How Cars Were Advertised in 1903
While researching last week’s story about the 1904 record 6 1/2 hour automobile drive from Los Angeles to Santa Barbara, there were numerous advertisements that caught my eye in Motor World Magazine.
America’s passion for cars dates back over 120 years. How they were advertised in 1903 is fascinating to see.
What manufacturers choose to highlight in their offerings are sometimes very practical features, other ads feature the bizarre.
You will recognize only a few brands that survived the auto industry’s infant years. Most of these automobile names were eliminated from the market so quickly that many people living at the turn-of-the-century would not have known them.
And you thought electric cars were new? Many companies had electric cars back in 1903 including Studebaker. The company touts that “no expert chauffeur is needed,” and is, “a successful hill climber” with its “perfect spring suspension” and “reliable brake control.”
Studebaker started as a wagonmaker in the 19th century and produced its last automobile in 1966.
Packard produced this car marketed for “Physicians and Others.” With room for five people, this Packard would set you back $2,500. To give you some perspective $2,500 was about half the price of a new, modest three bedroom home. The Packard Motor Car Co. produced its last automobile in 1962.
I love the name of this car – The Chainless Cudell. One of the few cars advertised that had a roof!The Searchmont, an import, has a double chain transmission with four speeds forward. Searchmont seemed to be appealing to potential customers that they were an honest car company. They used the word “principles” three times. As the ad says “$2,500 not five to ten thousand dollars – is luxuriously and solidly built, on right principles.”

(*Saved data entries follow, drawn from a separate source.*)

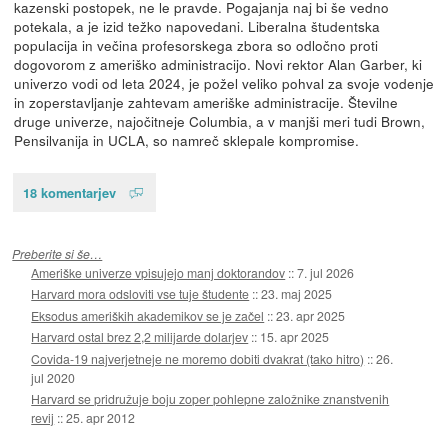
kazenski postopek, ne le pravde. Pogajanja naj bi še vedno
potekala, a je izid težko napovedani. Liberalna študentska
populacija in večina profesorskega zbora so odločno proti
dogovorom z ameriško administracijo. Novi rektor Alan Garber, ki
univerzo vodi od leta 2024, je požel veliko pohval za svoje vodenje
in zoperstavljanje zahtevam ameriške administracije. Številne
druge univerze, najočitneje Columbia, a v manjši meri tudi Brown,
Pensilvanija in UCLA, so namreč sklepale kompromise.
18 komentarjev
Preberite si še…
Ameriške univerze vpisujejo manj doktorandov
::
7. jul 2026
Harvard mora odsloviti vse tuje študente
::
23. maj 2025
Eksodus ameriških akademikov se je začel
::
23. apr 2025
Harvard ostal brez 2,2 milijarde dolarjev
::
15. apr 2025
Covida-19 najverjetneje ne moremo dobiti dvakrat (tako hitro)
::
26.
jul 2020
Harvard se pridružuje boju zoper pohlepne založnike znanstvenih
revij
::
25. apr 2012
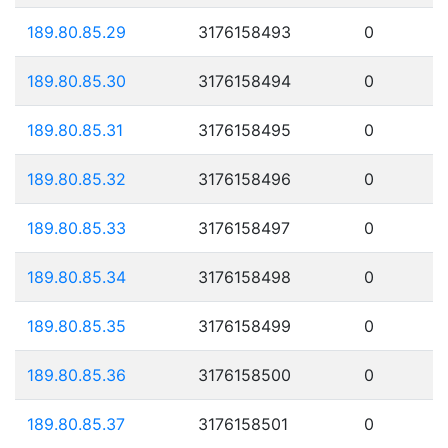
189.80.85.29
3176158493
0
189.80.85.30
3176158494
0
189.80.85.31
3176158495
0
189.80.85.32
3176158496
0
189.80.85.33
3176158497
0
189.80.85.34
3176158498
0
189.80.85.35
3176158499
0
189.80.85.36
3176158500
0
189.80.85.37
3176158501
0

Locomobile is “easily the best built car in America.” During the Boer War in Africa Locomobile became the first car to be used in a war. Many of the Locomobile models were run by steam. The car shown here is a new “gasolene model.” Locomobile was taken over in 1922 by Durant Motors and went out of business in 1929.
In 1903 a Winton was the first car to be driven on a transcontinental trip across the United States. On a $50 bet , Dr. Horatio Jackson who at the time had almost no driving experience took 63 days to go from San Francisco to New York and beat all the other car companies which had hired professionals to accomplish the same feat. Upon his arrival in New York many people doubted he had accomplished the feat, but he had.
Airplanes would change the world with the historic first flight by the Wright Brothers at Kitty Hawk in 1903. So the White Sewing Machine Company, (that’s right sewing machine company!) compared their new car which was “noiseless and free from all motor vibrations” to air flight.
The Moyea uses imagery to sell their autos, with a few words to describe their superior product. The company only lasted one year. The Alden Sampson Company agreed that Moyea was a superb car. Alden Sampson bought Moyea in 1904. The Moyea became Alden Sampson Models.